The only thing that thematically doesn’t make any sense is the point scoring system. Why will you be the King of Tokyo when you have the most points?? Don’t get it. I get that you are the King if you beat everyone else to death or destroy all buildings. But the most points and not be in Tokyo?? You are this giant dragon and are destroying everything in Tokyo and there is this bunny, standing at the edge of the city shouting: ‘Yay, twenty points, I win, I’m the King!’ Doesn’t make any sense.
And energy cubes as a way to get upgrades is a nice idea, but why do you have to use energy to be on the news or to gain human supporters?? Most of the cards make perfectly sense though.
The cartoon-like illustrations also suck you into the theme.
The game looks very nice. The illustrations are very cartoony.
The fluorescent dice, the see-through green energy cubes and the bright, fluorescent colours on the cards; the colours that are chosen in this game add a lot to the whole gaming experience. They could have chosen a more realistic type of art, but the current artwork drags you into this old pulp monster movie theme.
So the art is not only pretty, it is also very thematic.
Quality of the game parts
The card quality isn’t that great. Luckily you don’t have to shuffle the cards very often. The cardboard player-boards and standees are OK and the energy cubes are small, but have a good quality.
The dice are bigger than normal dice, but they feel a little too light (personal preference).
The box insert could be better, the space where the cards should go is just six cards to small and you have to put the player boards back in the box in exactly the right order or otherwise they will pop out of the insert.
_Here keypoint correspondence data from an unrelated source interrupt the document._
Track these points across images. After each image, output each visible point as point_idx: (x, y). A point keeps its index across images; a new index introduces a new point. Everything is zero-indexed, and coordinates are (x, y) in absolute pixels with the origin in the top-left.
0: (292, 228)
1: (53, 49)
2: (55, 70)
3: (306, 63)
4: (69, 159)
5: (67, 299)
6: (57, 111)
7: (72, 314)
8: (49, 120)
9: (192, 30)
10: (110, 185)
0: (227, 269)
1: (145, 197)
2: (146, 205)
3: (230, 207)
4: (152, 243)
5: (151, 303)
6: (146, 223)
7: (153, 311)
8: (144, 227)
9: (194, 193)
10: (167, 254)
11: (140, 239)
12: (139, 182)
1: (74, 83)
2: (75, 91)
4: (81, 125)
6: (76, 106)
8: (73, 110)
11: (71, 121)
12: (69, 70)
I’m not really fond of this game. It became stale too quickly in my opinion. The first couple of times I played it, it was really fun. A little monster bashing, a bit of trash talking and the excitement when a new card was revealed. But after a couple of game nights, every game felt the same to me. Just rolling my dice. Earn a couple of points here and attack a guy there.
Everyone is doing that same thing. You’re are not really competing for anything important. I’ve said that there are two ways to win this game, but I don’t feel that it’s your choice to make. You just win or lose one way or the other, it just happens to you.
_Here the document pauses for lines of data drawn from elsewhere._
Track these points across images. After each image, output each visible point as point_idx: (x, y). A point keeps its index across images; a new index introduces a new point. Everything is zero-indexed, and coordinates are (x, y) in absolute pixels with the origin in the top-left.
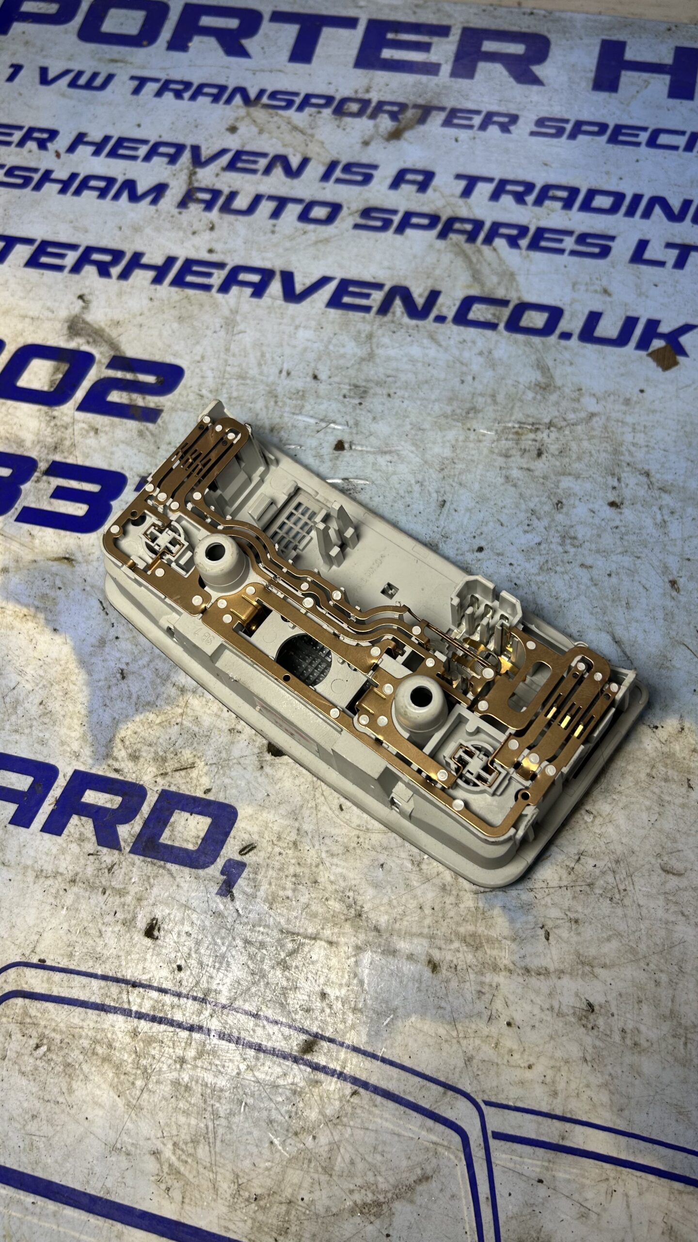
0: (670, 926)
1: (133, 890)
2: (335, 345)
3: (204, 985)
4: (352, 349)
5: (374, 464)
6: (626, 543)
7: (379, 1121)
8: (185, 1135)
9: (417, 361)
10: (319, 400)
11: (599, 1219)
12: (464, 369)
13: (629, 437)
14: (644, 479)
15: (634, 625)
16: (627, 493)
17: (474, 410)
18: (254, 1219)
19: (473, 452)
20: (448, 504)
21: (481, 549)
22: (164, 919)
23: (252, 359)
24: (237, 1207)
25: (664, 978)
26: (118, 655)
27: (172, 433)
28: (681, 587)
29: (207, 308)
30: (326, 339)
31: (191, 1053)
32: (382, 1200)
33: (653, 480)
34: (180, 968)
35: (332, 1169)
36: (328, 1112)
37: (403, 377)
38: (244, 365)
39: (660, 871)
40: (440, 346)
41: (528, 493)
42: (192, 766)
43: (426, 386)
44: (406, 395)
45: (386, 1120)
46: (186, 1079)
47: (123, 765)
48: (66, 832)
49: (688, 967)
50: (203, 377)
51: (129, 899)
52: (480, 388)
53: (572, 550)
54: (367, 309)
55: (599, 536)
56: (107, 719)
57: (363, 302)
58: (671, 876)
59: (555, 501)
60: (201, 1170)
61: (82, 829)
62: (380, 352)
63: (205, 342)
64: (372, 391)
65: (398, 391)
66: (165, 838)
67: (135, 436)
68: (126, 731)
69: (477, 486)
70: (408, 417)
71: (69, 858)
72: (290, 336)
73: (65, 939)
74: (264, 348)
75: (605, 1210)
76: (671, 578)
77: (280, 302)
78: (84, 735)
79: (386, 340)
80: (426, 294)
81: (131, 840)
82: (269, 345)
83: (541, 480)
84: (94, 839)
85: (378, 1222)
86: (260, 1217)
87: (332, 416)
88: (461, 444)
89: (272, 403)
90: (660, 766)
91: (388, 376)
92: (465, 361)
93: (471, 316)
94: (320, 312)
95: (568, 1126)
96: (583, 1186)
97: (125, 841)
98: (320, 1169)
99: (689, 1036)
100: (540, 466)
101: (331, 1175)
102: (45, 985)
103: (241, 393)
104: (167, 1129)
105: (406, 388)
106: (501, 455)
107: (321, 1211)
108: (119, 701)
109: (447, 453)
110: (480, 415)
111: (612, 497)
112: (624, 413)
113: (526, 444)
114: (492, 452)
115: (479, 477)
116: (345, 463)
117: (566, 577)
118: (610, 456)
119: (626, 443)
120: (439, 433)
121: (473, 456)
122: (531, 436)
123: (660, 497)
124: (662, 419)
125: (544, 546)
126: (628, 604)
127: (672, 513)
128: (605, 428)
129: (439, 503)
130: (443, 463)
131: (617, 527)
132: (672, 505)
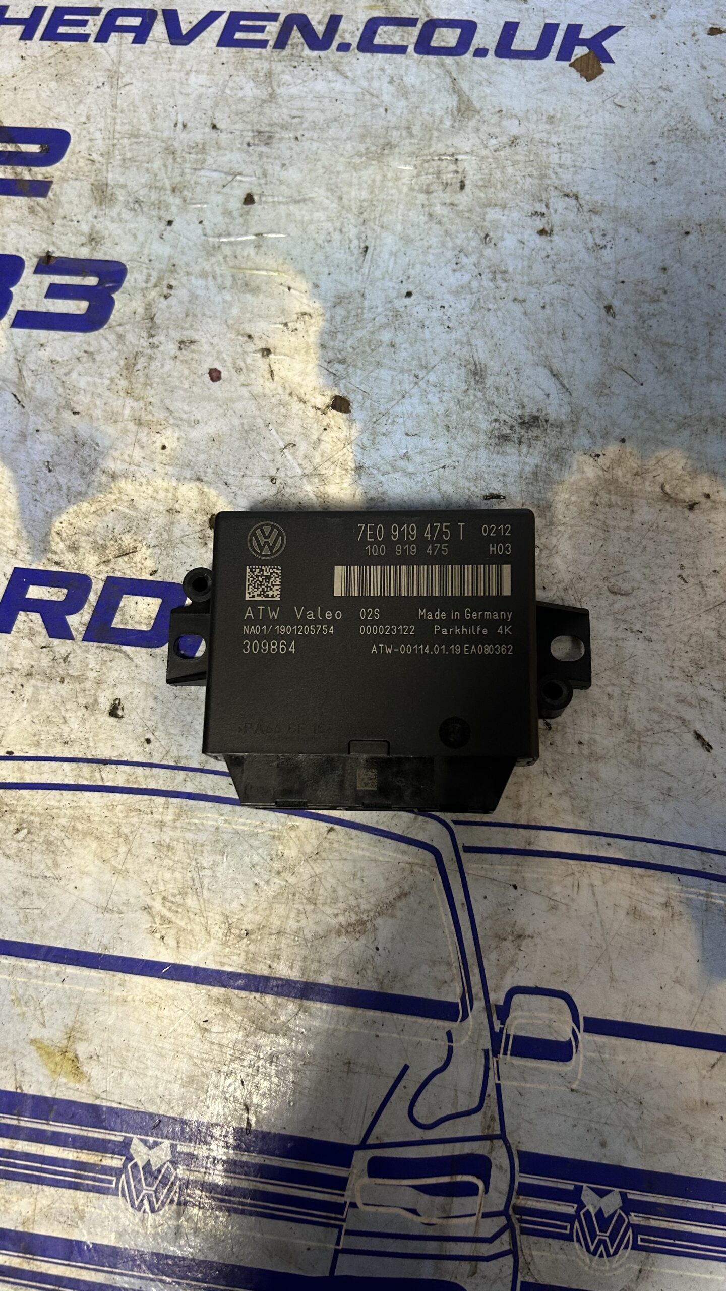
0: (620, 643)
1: (92, 675)
2: (232, 89)
3: (174, 752)
4: (250, 90)
5: (289, 215)
6: (558, 273)
7: (354, 851)
8: (172, 888)
9: (324, 97)
10: (221, 152)
11: (568, 909)
12: (375, 100)
13: (554, 159)
14: (574, 202)
15: (571, 355)
16: (556, 219)
17: (389, 145)
18: (247, 952)
19: (393, 191)
20: (370, 250)
21: (409, 294)
22: (126, 698)
23: (143, 114)
24: (230, 943)
25: (616, 691)
26: (41, 447)
27: (66, 205)
28: (616, 311)
29: (86, 61)
30: (221, 82)
31: (169, 818)
32: (365, 918)
33: (582, 202)
34: (148, 741)
35: (316, 899)
36: (308, 849)
37: (309, 117)
38: (135, 120)
39: (608, 593)
40: (347, 77)
41: (454, 228)
42: (135, 550)
43: (336, 124)
44: (315, 137)
45: (363, 849)
46: (168, 840)
47: (63, 557)
48: (14, 629)
49: (638, 679)
50: (91, 140)
51: (88, 685)
52: (393, 120)
53: (504, 285)
54: (262, 44)
55: (530, 267)
56: (40, 515)
57: (258, 36)
58: (619, 596)
59: (483, 235)
60: (192, 916)
61: (31, 625)
62: (281, 91)
63: (88, 100)
64: (278, 135)
65: (305, 133)
66: (117, 623)
67: (26, 214)
68: (61, 523)
69: (399, 228)
70: (319, 160)
71: (21, 653)
72: (181, 83)
73: (30, 729)
74: (155, 100)
75: (573, 900)
76: (606, 303)
77: (166, 46)
78: (19, 532)
79: (287, 77)
80: (326, 20)
81: (82, 629)
82: (159, 97)
83: (467, 215)
84: (44, 632)
85: (363, 940)
86: (252, 947)
87: (237, 167)
88: (378, 183)
89: (171, 161)
90: (603, 493)
91: (294, 118)
92: (375, 92)
93: (377, 41)
94: (211, 52)
95: (533, 832)
96: (551, 882)
97: (77, 630)
98: (305, 901)
99: (642, 739)
100: (464, 199)
101: (315, 904)
102: (17, 775)
103: (135, 154)
104: (154, 886)
105: (314, 129)
106: (421, 191)
107: (309, 936)
108: (49, 495)
109: (365, 194)
110: (397, 150)
111: (540, 224)
112: (549, 133)
113: (447, 177)
114: (412, 189)
115: (400, 218)
116: (256, 218)
117: (500, 314)
118: (536, 181)
119: (552, 166)
120: (355, 174)
121: (392, 195)
122: (452, 167)
123: (591, 220)
124: (589, 135)
125: (475, 284)
126: (563, 335)
127: (604, 235)
128: (530, 151)
129: (361, 250)
130: (361, 206)
131: (548, 256)
132: (603, 227)
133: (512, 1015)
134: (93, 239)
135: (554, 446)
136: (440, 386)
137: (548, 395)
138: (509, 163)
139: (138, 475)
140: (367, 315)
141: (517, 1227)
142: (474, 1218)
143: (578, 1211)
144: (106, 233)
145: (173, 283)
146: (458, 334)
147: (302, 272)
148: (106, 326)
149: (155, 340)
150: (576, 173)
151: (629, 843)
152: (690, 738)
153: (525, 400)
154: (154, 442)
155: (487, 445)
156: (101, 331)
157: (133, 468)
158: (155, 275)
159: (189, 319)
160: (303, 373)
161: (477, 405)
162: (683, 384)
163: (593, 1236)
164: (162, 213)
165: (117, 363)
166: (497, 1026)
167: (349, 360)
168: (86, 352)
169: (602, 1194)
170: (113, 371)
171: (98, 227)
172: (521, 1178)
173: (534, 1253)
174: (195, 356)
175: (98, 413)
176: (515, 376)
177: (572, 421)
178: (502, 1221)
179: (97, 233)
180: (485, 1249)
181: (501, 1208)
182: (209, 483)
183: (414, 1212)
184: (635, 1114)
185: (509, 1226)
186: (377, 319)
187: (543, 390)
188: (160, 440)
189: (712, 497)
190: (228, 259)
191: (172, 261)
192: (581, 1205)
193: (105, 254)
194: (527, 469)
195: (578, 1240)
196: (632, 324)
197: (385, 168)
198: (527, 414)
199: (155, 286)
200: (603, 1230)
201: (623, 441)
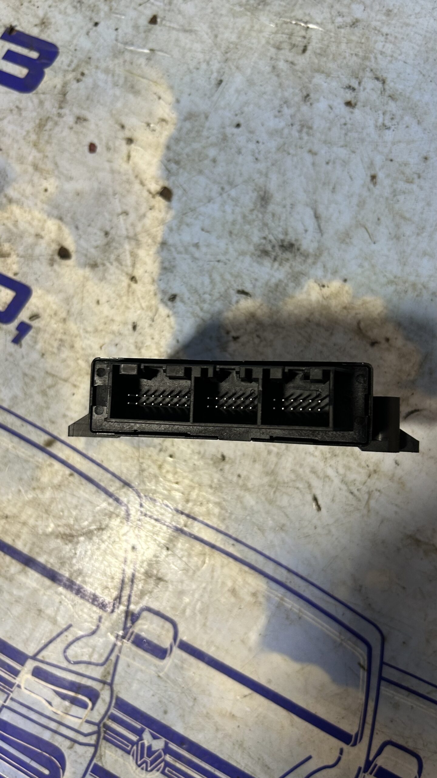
5: (177, 40)
6: (348, 139)
7: (82, 493)
11: (193, 574)
13: (379, 46)
14: (379, 85)
15: (333, 206)
16: (363, 96)
19: (254, 41)
20: (223, 84)
21: (238, 126)
28: (378, 182)
32: (74, 534)
33: (387, 87)
41: (287, 83)
42: (9, 255)
45: (86, 493)
53: (306, 138)
55: (330, 129)
59: (305, 94)
69: (249, 71)
75: (198, 570)
76: (373, 173)
83: (300, 74)
85: (70, 545)
86: (7, 526)
88: (246, 31)
95: (190, 521)
96: (190, 555)
98: (44, 510)
99: (279, 487)
100: (302, 61)
101: (49, 515)
106: (274, 46)
107: (40, 531)
109: (234, 38)
110: (268, 8)
111: (349, 96)
112: (383, 23)
113: (297, 40)
114: (268, 43)
115: (252, 63)
116: (154, 36)
117: (295, 159)
118: (359, 61)
119: (375, 51)
120: (232, 20)
121: (253, 44)
122: (303, 33)
123: (387, 103)
124: (412, 33)
125: (286, 131)
126: (334, 188)
127: (392, 119)
128: (363, 35)
129: (217, 82)
130: (228, 47)
131: (345, 124)
132: (394, 112)
133: (140, 622)
134: (44, 23)
135: (297, 269)
136: (236, 201)
137: (306, 231)
138: (345, 40)
139: (25, 205)
140: (205, 133)
141: (102, 735)
142: (80, 721)
143: (138, 741)
144: (53, 21)
145: (86, 72)
146: (261, 166)
147: (171, 88)
148: (34, 92)
149: (62, 111)
150: (391, 62)
151: (246, 549)
152: (309, 498)
153: (290, 230)
154: (41, 185)
155: (252, 255)
156: (30, 95)
157: (23, 199)
158: (75, 61)
159: (88, 102)
160: (149, 164)
161: (256, 223)
162: (404, 252)
163: (142, 757)
164: (94, 15)
165: (35, 121)
166: (129, 624)
167: (182, 163)
168: (17, 107)
169: (155, 738)
170: (29, 126)
171: (50, 15)
172: (114, 711)
173: (107, 752)
174: (85, 130)
175: (13, 153)
176: (289, 209)
177: (316, 255)
178: (95, 728)
179: (48, 19)
180: (81, 739)
181: (97, 721)
182: (66, 224)
183: (50, 703)
184: (191, 704)
185: (98, 733)
186: (210, 139)
187: (304, 226)
188: (45, 184)
189: (390, 341)
190: (126, 64)
191: (90, 55)
192: (141, 739)
193: (48, 36)
194: (273, 281)
195: (133, 755)
196: (386, 195)
197: (255, 20)
198: (287, 241)
199: (74, 70)
200: (149, 756)
201: (345, 281)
For me, the only thing that is a little fun after a while, are the cards, but only some of them ( ‘poison spit’, ‘acid attack’, ‘shrink ray’ for example) and they might not even turn up.
I’ve also found that you have to play this game with the right group of people. Not everyone likes the theme and without the theme, and without the trash-talking, it only is Yahtzee for dummies.
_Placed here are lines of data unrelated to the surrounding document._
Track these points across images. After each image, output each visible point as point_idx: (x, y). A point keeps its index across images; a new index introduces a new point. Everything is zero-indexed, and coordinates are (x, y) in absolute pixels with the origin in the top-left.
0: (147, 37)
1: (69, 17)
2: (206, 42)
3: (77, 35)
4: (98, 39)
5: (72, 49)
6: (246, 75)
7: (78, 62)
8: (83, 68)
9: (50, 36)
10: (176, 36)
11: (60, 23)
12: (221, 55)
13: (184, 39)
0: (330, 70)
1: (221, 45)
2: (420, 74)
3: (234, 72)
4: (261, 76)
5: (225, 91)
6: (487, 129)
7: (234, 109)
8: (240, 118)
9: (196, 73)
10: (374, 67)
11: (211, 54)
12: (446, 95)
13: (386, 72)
What I also don’t like is the player-elimination. A game lasts 30 minutes, but sometimes even longer when some people have certain special abilities and that is too long to sit there and do nothing. A couple of minutes OK, or better no elimination, but 15 minutes or so is too long.
This game isn’t bad. I’ll play it when someone wants me to. I’ll have a bit of fun. But if I had to choose a game to play that evening, I choose something else.
I’ll keep it though, because my friends like it and it’s an easy game to start with if people do not play games very often. Hopefully they are as excited about King of Tokyo as I was when I first played it.